Austin, born and raised.
What university did you go to?
I started out at ACC and transferred into Texas State University where I graduated with a BBA and specialized in entrepreneurship. I graduated in May of 2008, right when the Recession was ramping up so it was difficult to find a job. I decided to continue straight through with graduate school and went back to Texas State for my MBA.
I graduated in 2010 and was still having difficulty finding the right job for me, so I joined the Peace Corps and did small business advising in Namibia. I found a passion for economic development and I’m currently at the LBJ School of Public Affairs at UT Austin where I’m focusing on economic development.
I’ll graduate in May and that’s it for me as far as degrees. I think my education has provided a good foundation for bridging the business and public policy fields.
What brought you to Austin?
My family has lived in Austin since 1964. I was born here.
What is your group’s mission?
The mission of Business and Community Lenders (BCL) of Texas is to further the economic development of Texas by promoting and assisting in the growth and development of small business concerns.
What need does it fulfill?
Many businesses struggle to access capital through traditional means. As a nonprofit organization, we’re a nontraditional lender dedicated to helping traditionally underserved businesses obtain the access to capital they need to succeed.
What exactly does it bring to startups?
We offer technical assistance to start-ups from the idea stage to the financing stage. We work with businesses early on so that they know what is needed to apply for a loan. We’ve embraced crowdfunding as an alternative form of capital that we can help start-ups access. We’ve created a coaching methodology specific to crowdfunding and we’ve partnered with Indiegogo to curate local projects.
What type of startup would benefit from your group?
Local Austin metro area businesses that are seeking a loan and/or crowdfunding.
What was the most challenging aspect of starting up the initiative?
When we ventured into crowdfunding, we weren’t quite sure how it would fit within our service offerings. We didn’t know if it was a totally separate function or if it would compete with lending. What we’ve learned is that it is absolutely a complement to our lending services. With crowdfunding, we can help entrepreneurs get all or some of the funding they need for their business. If their funding gap isn’t totally fulfilled by crowdfunding, we can look at our lending products and when and entrepreneur has successfully completed a crowdfunding campaign, they’re often a better loan candidate.
What advice do you have for entrepreneurs?

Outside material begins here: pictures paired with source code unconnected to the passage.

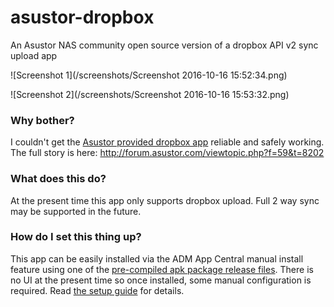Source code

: # asustor-dropbox
An Asustor NAS community open source version of a dropbox API v2 sync upload app

![Screenshot 1](/screenshots/Screenshot 2016-10-16 15:52:34.png)

![Screenshot 2](/screenshots/Screenshot 2016-10-16 15:53:32.png)

### Why bother?
I couldn't get the [Asustor provided dropbox app](http://forum.asustor.com/viewforum.php?f=59) reliable and safely working. The full story is here: http://forum.asustor.com/viewtopic.php?f=59&t=8202

### What does this do?
At the present time this app only supports dropbox upload. Full 2 way sync may be supported in the future.

### How do I set this thing up?
This app can be easily installed via the ADM App Central manual install feature using one of the [pre-compiled apk package release files](/../../releases). There is no UI at the present time so once installed, some manual configuration is required. Read [the setup guide](setup.md) for details.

Leverage the resources in Austin as early and as often as possible – there are many resources available to help with all aspects of the business. Often entrepreneurs try to do everything on their own and I see many get into a situation where they get burned out and frustrated or get into an unadvised situation. For example, when entrepreneurs sign a lease and then come talk to a lender about lending only to find out that they cannot qualify for some reason.
Many entrepreneurs are sprinters, trying to get from point A to point D as quickly as possible, but starting up isn’t a sprint – it’s more of a marathon and you have to get from point A to point B first.
What Austin-based resource have you found to be the most helpful and why?
The City of Austin Small Business Development Program is amazing. They offer a ton of classes, coaching and connect with many resources throughout the community. They’re a great first point of contact.